A better system is not hard to imagine. One option is to revive a version of Brown’s golden rule, adopting a dual framework model: one rule for day-to-day spending, another for public investment, with the latter subject to different borrowing limits and longer time horizons. This would reflect economic reality—roads and railways last for decades—and align public accounting with how businesses and households think about investment.
Another is to create an independent body to assess the long-term value of investment projects, shielding them from fiscal haircuts. Countries like Sweden and the Netherlands have adopted such mechanisms with success, maintaining high levels of infrastructure investment without spooking bond markets.
What has emerged is less a set of durable rules than a ritual of annual reinvention. Each chancellor redraws the lines to suit the moment, offering the appearance of discipline while preserving political room to manoeuvre.
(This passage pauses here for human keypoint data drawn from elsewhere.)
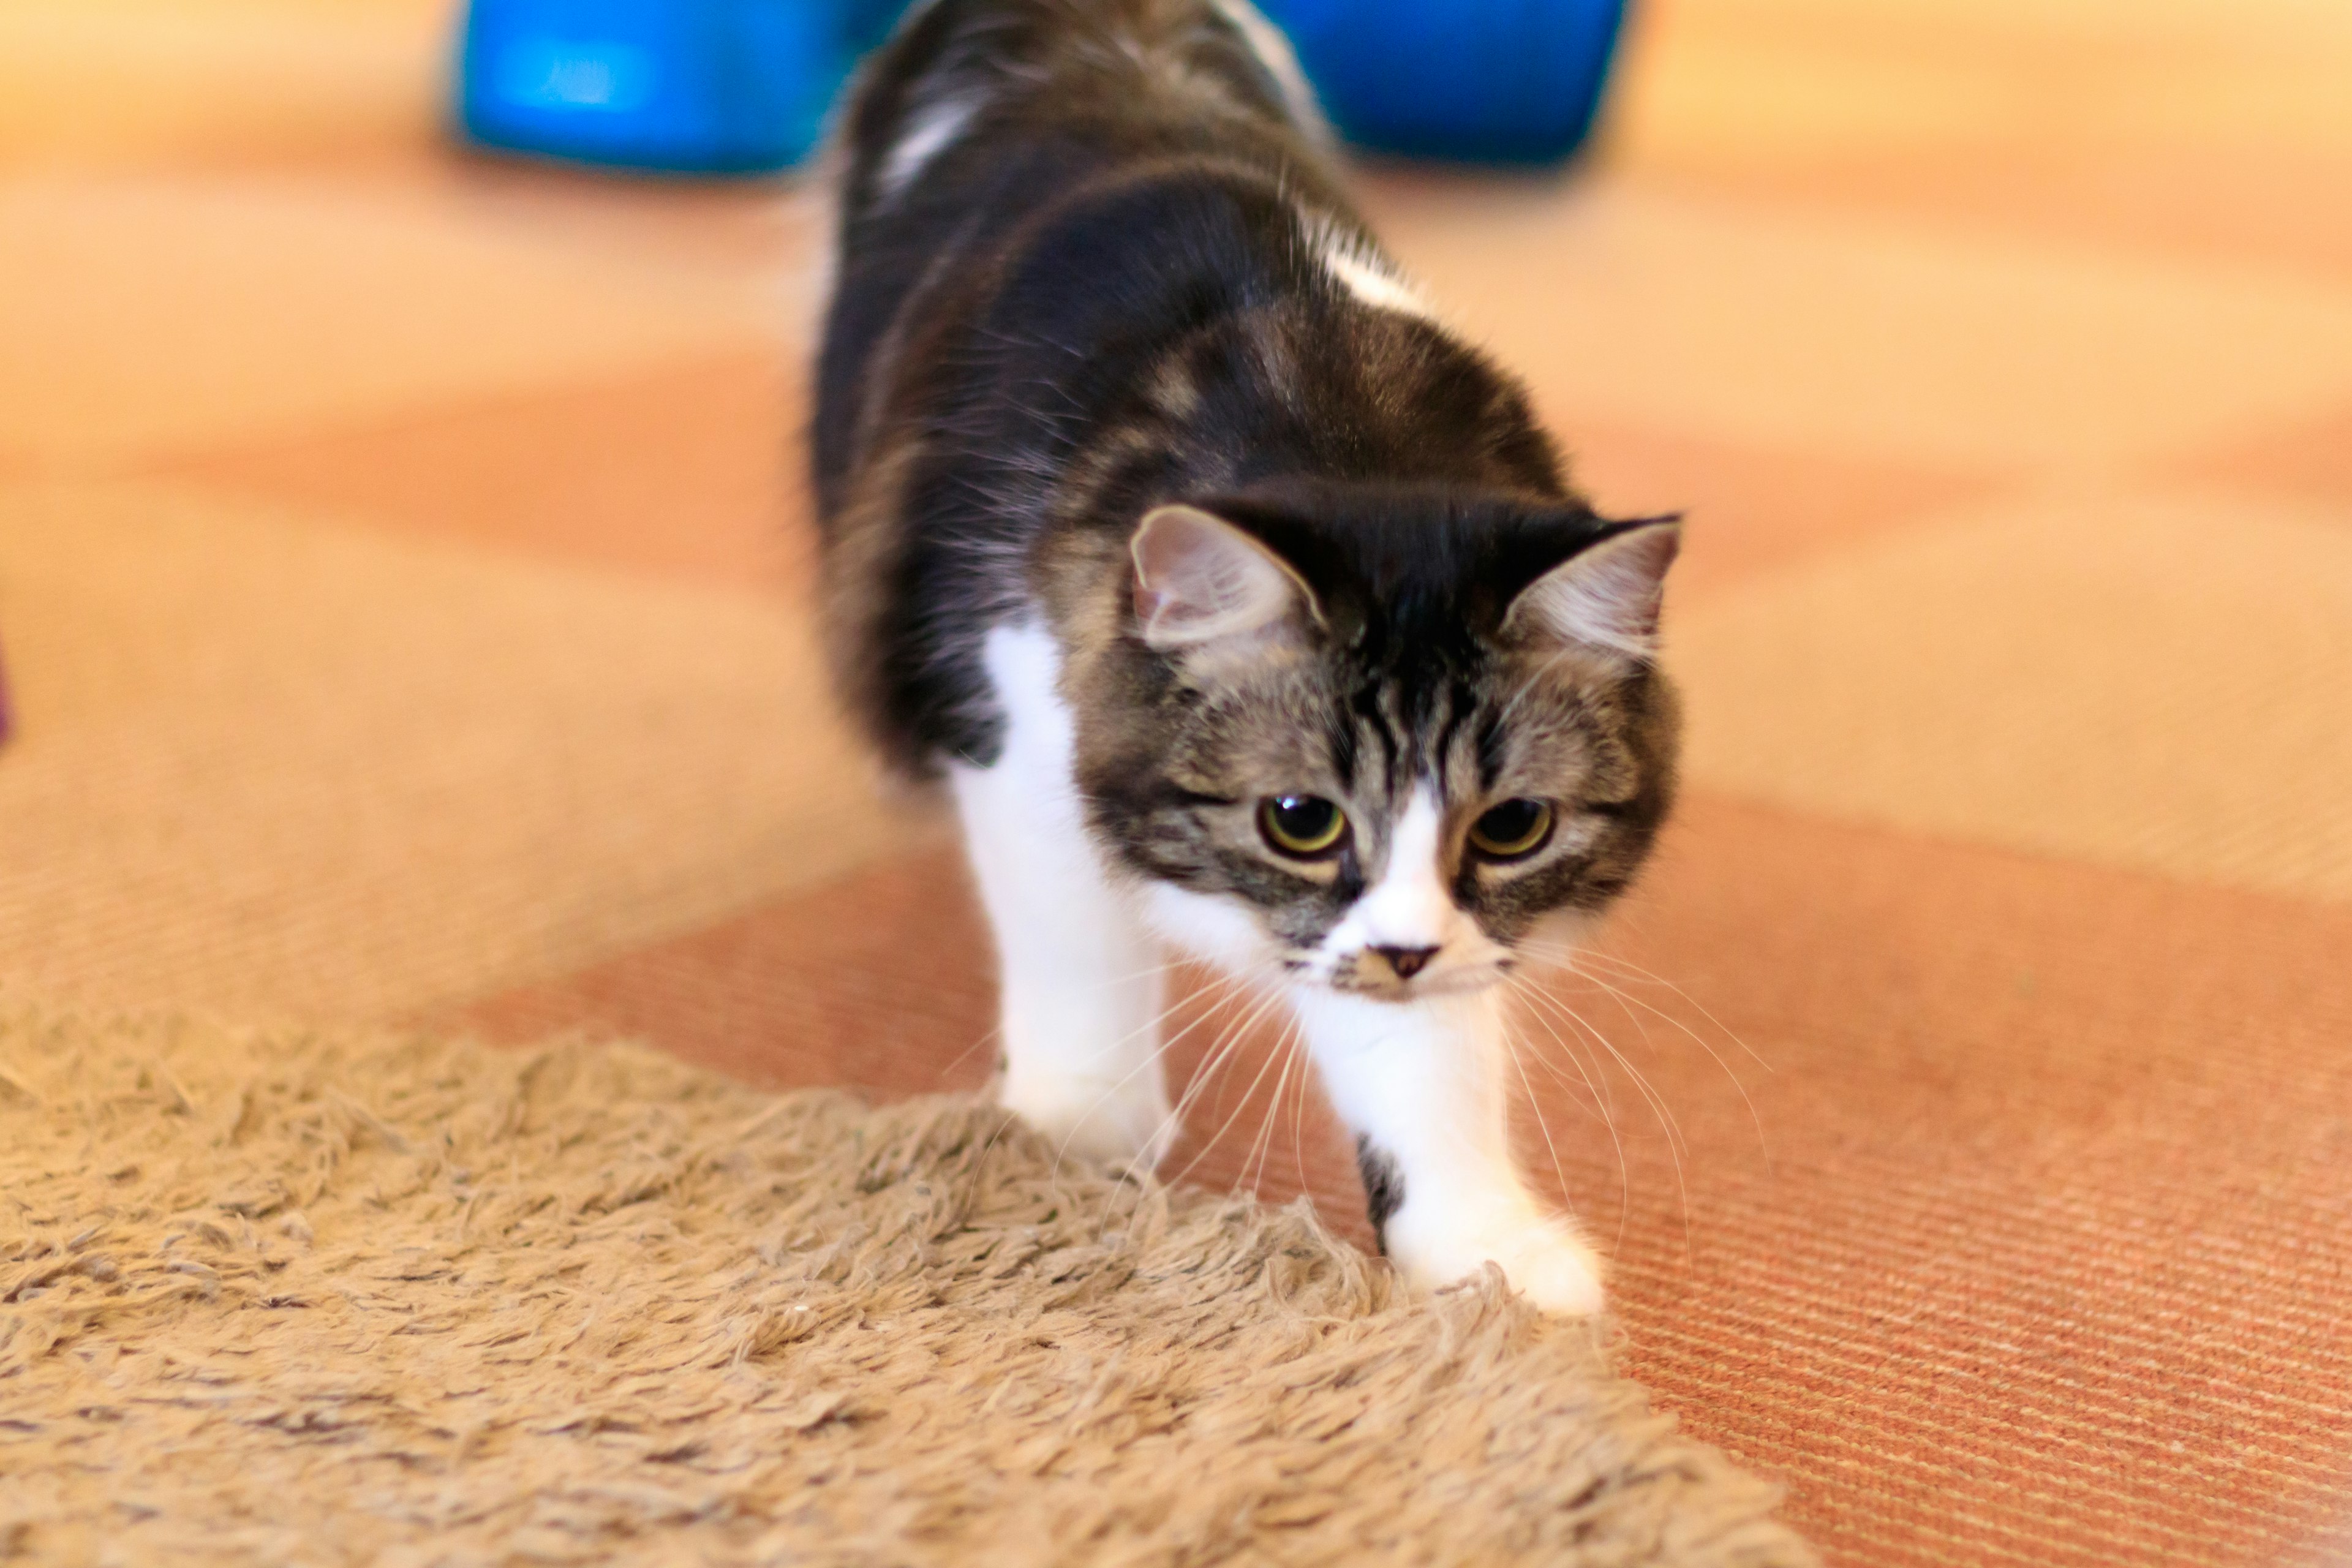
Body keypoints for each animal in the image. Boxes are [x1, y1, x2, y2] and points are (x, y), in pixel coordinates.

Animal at [818, 0, 1684, 1316]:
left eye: (1512, 828)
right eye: (1300, 820)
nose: (1404, 951)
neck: (1329, 410)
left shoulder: (1418, 948)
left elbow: (1428, 1063)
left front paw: (1484, 1258)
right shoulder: (1014, 721)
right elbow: (1076, 955)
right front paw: (1070, 1144)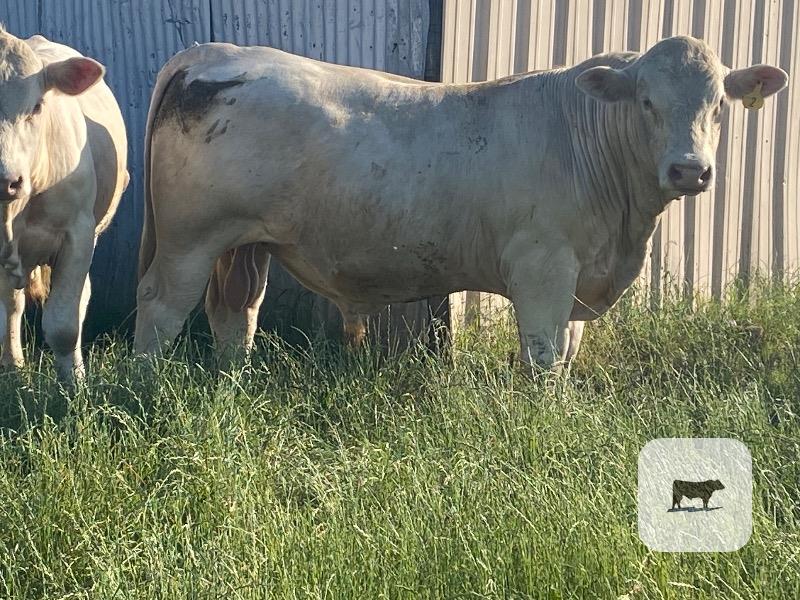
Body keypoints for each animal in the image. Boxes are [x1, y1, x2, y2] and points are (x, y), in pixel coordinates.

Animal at [0, 26, 128, 382]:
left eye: (37, 106)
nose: (6, 180)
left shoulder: (77, 235)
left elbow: (63, 325)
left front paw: (73, 385)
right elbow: (6, 313)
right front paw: (11, 372)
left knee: (80, 299)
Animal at [134, 36, 786, 370]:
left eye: (720, 105)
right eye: (646, 101)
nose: (690, 170)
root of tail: (209, 51)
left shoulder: (581, 278)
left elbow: (569, 356)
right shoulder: (544, 270)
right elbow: (546, 356)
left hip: (245, 242)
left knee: (234, 313)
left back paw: (232, 388)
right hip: (189, 240)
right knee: (161, 309)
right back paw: (147, 392)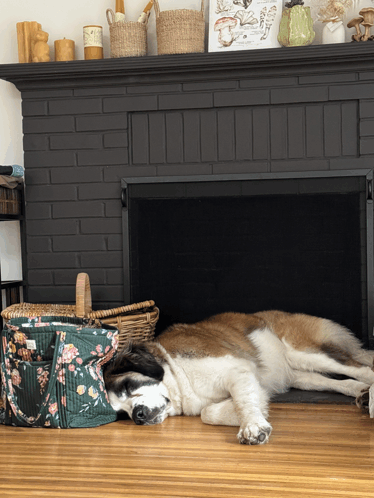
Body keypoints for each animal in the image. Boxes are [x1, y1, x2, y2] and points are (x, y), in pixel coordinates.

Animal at [103, 312, 374, 444]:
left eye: (129, 385)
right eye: (122, 415)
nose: (137, 416)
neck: (179, 378)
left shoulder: (237, 371)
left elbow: (240, 401)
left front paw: (252, 426)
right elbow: (209, 412)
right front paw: (253, 414)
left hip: (306, 352)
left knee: (363, 369)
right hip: (298, 375)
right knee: (339, 381)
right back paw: (361, 394)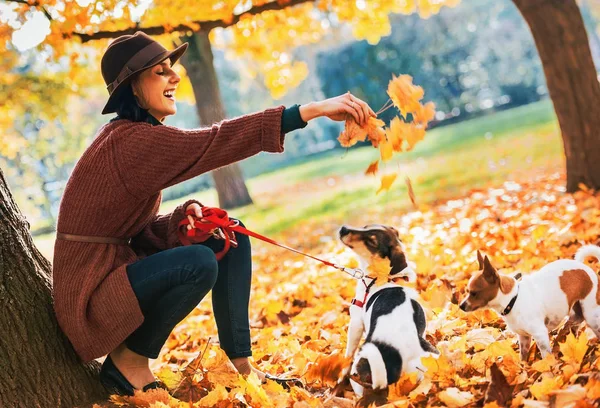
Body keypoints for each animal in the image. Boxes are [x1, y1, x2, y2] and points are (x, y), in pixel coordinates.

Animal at [338, 226, 436, 404]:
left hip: (359, 371)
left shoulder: (356, 324)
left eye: (371, 241)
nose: (343, 229)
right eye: (365, 226)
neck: (387, 278)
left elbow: (348, 352)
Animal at [462, 247, 596, 358]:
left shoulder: (540, 335)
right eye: (466, 291)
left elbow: (546, 357)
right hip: (575, 311)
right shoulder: (524, 338)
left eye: (474, 293)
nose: (461, 305)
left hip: (591, 314)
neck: (513, 300)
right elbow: (523, 358)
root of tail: (582, 267)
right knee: (574, 323)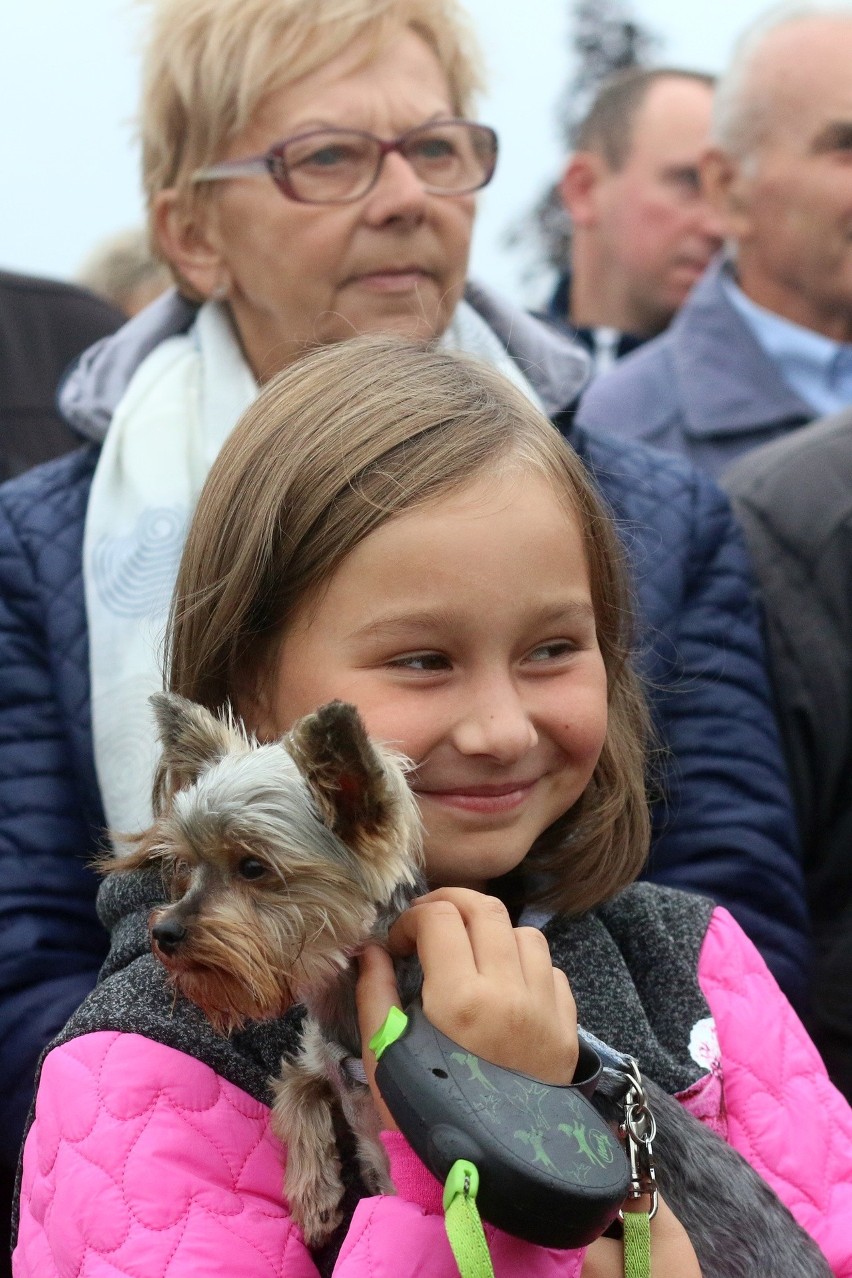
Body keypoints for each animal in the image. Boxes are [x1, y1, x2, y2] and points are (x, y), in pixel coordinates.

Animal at [106, 695, 426, 1242]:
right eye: (186, 864)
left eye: (253, 867)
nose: (163, 932)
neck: (341, 998)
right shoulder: (317, 1057)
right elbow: (294, 1092)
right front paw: (314, 1192)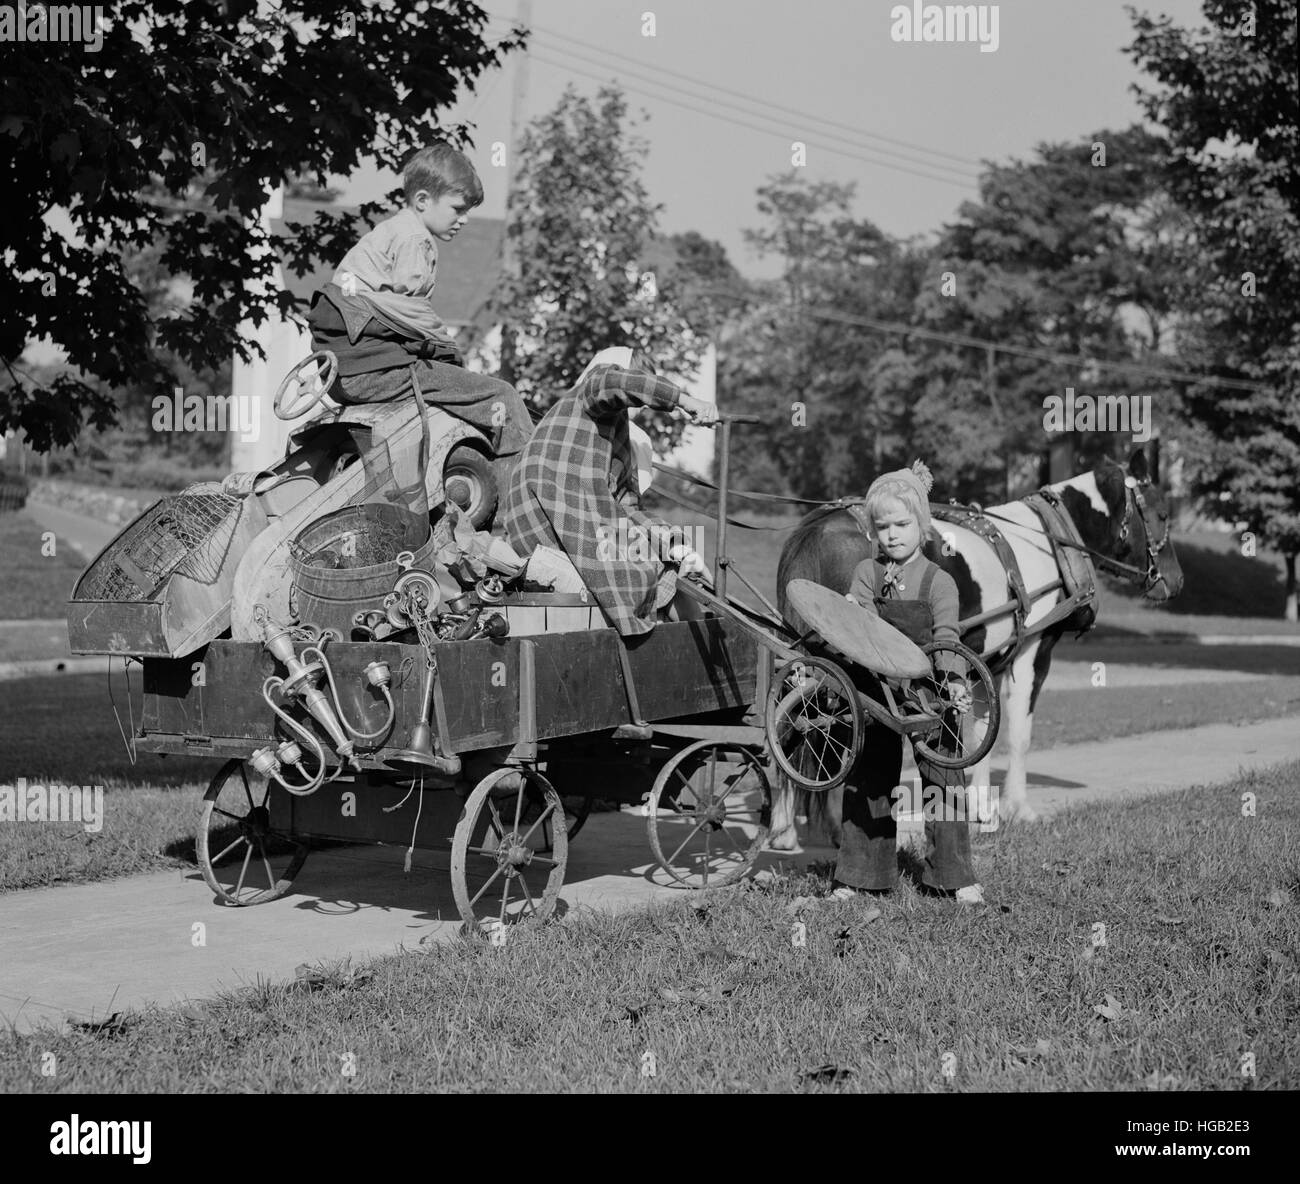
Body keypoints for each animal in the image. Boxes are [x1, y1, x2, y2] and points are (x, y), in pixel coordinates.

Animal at [764, 444, 1185, 842]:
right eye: (1163, 514)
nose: (1176, 581)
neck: (1048, 541)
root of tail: (816, 528)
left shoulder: (986, 660)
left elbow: (983, 731)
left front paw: (982, 807)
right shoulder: (1033, 653)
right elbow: (1019, 735)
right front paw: (1018, 807)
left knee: (788, 721)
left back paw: (785, 826)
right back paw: (829, 824)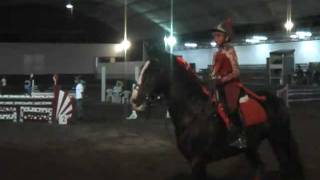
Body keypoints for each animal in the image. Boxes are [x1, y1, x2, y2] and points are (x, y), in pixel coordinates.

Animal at [129, 46, 302, 180]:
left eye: (154, 70)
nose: (135, 100)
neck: (194, 111)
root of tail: (278, 100)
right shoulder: (192, 160)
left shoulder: (198, 161)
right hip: (252, 146)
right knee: (260, 167)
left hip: (278, 138)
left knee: (285, 166)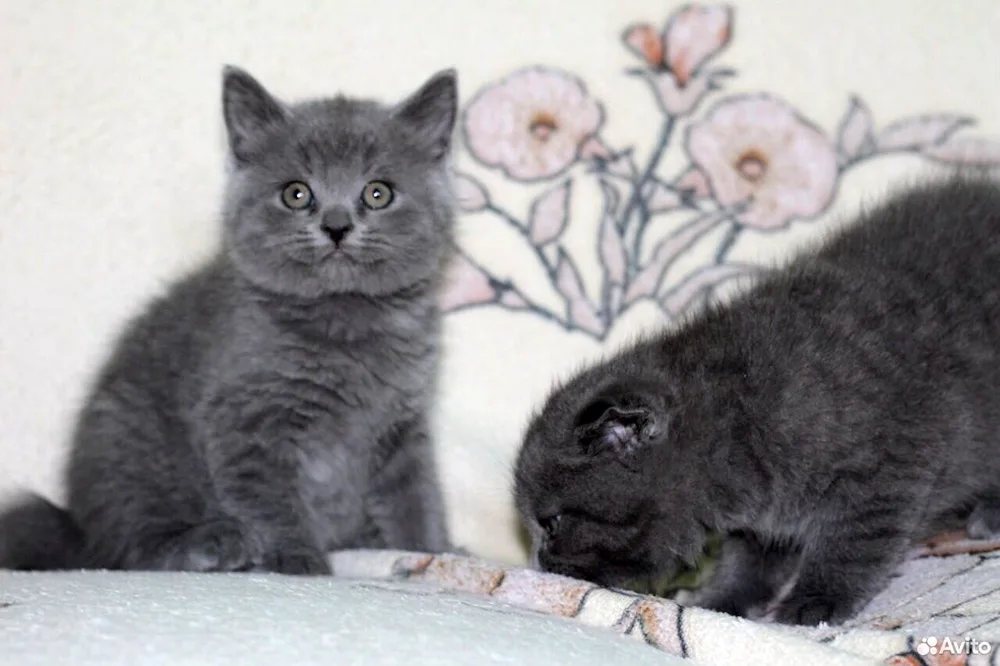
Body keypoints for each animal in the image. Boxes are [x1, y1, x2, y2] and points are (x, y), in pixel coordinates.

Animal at [0, 65, 458, 572]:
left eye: (378, 193)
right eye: (296, 194)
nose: (336, 226)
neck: (346, 324)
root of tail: (75, 522)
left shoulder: (402, 424)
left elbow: (414, 497)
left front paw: (433, 551)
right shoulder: (247, 419)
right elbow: (270, 497)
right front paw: (297, 559)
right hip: (123, 442)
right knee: (125, 548)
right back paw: (213, 543)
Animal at [512, 176, 1000, 624]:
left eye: (552, 523)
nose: (539, 564)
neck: (736, 416)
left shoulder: (893, 466)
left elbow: (853, 543)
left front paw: (814, 601)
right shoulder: (760, 518)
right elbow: (747, 561)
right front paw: (722, 600)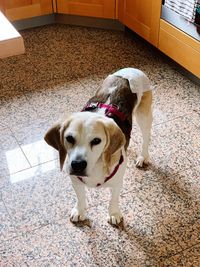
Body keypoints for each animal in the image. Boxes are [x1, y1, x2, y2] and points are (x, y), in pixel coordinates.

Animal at [44, 68, 152, 225]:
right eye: (69, 138)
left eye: (96, 140)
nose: (77, 165)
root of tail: (131, 69)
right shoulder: (75, 180)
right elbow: (80, 197)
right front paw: (79, 211)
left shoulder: (117, 182)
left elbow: (114, 199)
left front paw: (114, 213)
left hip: (144, 116)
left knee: (146, 138)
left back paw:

The result is a framework that is both rigid and fragile—quick to constrain long-term investment, yet endlessly malleable when short-term politics demand it.
This is a false economy. Britain’s productivity is anaemic, its roads potholed, and its energy grid ageing. The country needs more infrastructure, not less. Borrowing to invest in such assets—especially when interest rates are lower than the economy’s growth rate—is not reckless. It is rational. But the current rules treat all debt as equal, regardless of its purpose or return.
Britain’s fiscal rules were meant to protect the economy from short-termism. Ironically, they have become a source of it. If the country wants to build for the future, it must first unshackle itself from its own accounting games.